Like most of the opposition, the Rwanda National Congress operates in exile. Its secretary-general is Etienne Mutabazi, a former U.N. investigator on the Rwanda genocide. Now an academic, he has been a consultant to the American Bar Association and lectures widely on conflict and human rights law.
Speaking in Johannesburg, he said a battle between the armies of Congo and Rwanda “is almost inevitable.”
He said Mr. Tshisekedi was right to say the world had looked the other way.
“For years now, this has been the most lethal war on the planet,” he said. “More than 5 million have died in a conflict that has flared over and again. And much of the blame lies with President Kagame of Rwanda, who the U.N. has repeatedly shown is backing the rebels.”

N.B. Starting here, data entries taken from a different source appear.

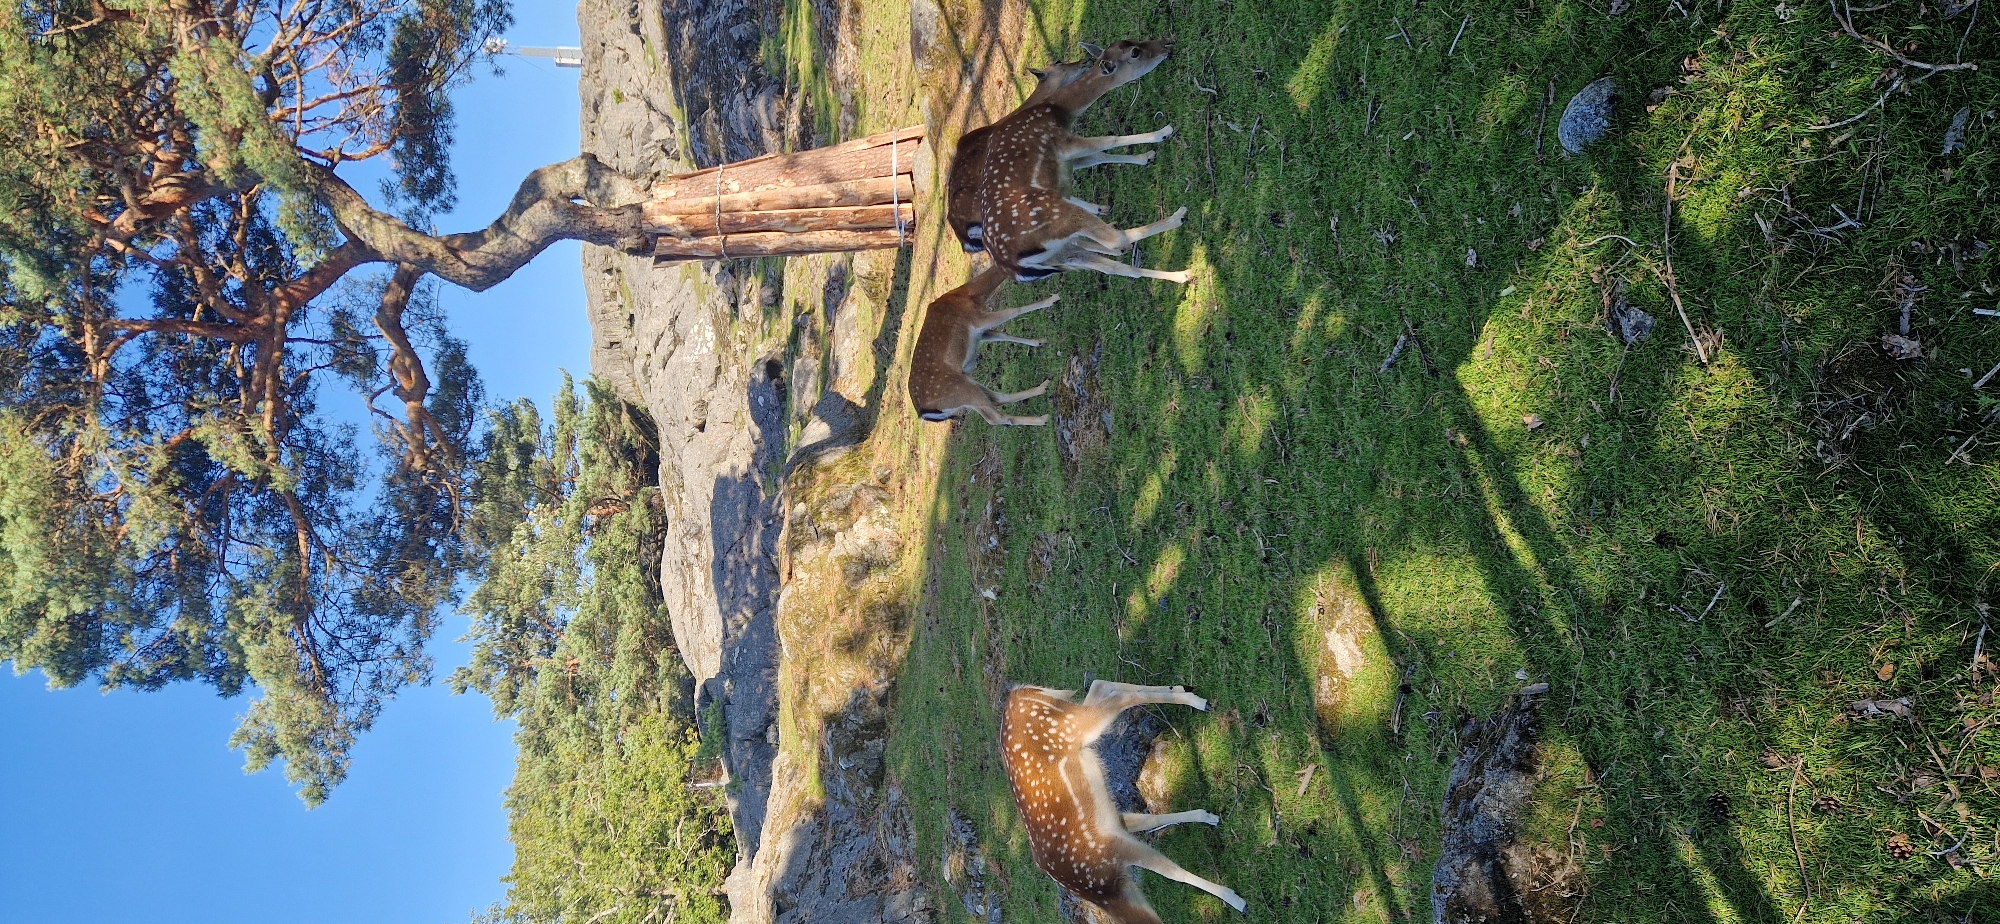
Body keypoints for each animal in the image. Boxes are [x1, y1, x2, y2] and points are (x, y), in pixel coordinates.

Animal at [908, 265, 1057, 426]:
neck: (972, 296)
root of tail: (923, 413)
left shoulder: (978, 334)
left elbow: (1003, 335)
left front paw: (1039, 341)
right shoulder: (978, 319)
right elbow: (1014, 311)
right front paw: (1052, 299)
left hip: (966, 382)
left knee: (997, 399)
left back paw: (1042, 388)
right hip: (959, 390)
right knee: (995, 418)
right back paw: (1043, 418)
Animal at [974, 39, 1193, 284]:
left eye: (1130, 41)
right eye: (1135, 52)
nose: (1165, 45)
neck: (1060, 111)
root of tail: (1013, 267)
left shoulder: (1066, 161)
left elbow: (1099, 155)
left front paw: (1146, 156)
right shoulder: (1061, 141)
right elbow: (1109, 140)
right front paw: (1163, 132)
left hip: (1063, 253)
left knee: (1112, 264)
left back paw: (1182, 274)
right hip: (1061, 217)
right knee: (1117, 239)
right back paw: (1177, 217)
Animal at [1001, 680, 1247, 924]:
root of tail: (1018, 693)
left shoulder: (1113, 848)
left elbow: (1173, 872)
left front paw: (1236, 900)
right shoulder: (1115, 825)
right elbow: (1151, 823)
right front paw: (1209, 816)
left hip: (1070, 725)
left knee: (1114, 695)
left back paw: (1197, 701)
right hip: (1071, 717)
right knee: (1100, 686)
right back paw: (1182, 690)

Mr. Mutabazi believes Mr. Tshisekedi wants to secure his legacy as the man who ended the bloodshed “no matter what it takes.”
A senior defense attache at an embassy in Kigali who asked not to be identified by name said, “A Congolese invasion of Rwanda is possible, especially once U.N. peacekeepers are withdrawn, but it would not have the support of Britain, the U.S. or the European Union and could drag on for years.’ Rwanda’s troops, he said, were “better armed, better trained and better paid” than their Congolese counterparts.
At the U.S. Embassy in Kinshasa, Ambassador Lucy Tamlyn said Washington is working “to address the tensions in eastern Congo by promoting bilateral diplomatic solutions and regional mediation efforts.”
She said annual U.S. trade with Congo has more than doubled to $332 million since 2019 and the new embassy compound under construction in Kinshasa is “a demonstration of our enduring commitment. The United States is by far the largest donor to the DRC, including over $1 billion in humanitarian and bilateral assistance in 2022.”
She said this funding is transparent and well-monitored.
The area is home to the world’s second-largest rainforest after the Amazon. “The United States believes the DRC can lead the world to a greener future through its stewardship of the Congo Basin while generating economic growth and jobs,” she said.
Along with programs on health, democracy and human rights, the ambassador said, Washington’s goal is to help “equip this country to realize its vast potential and enable it to become an anchor of stability and prosperity on the continent.”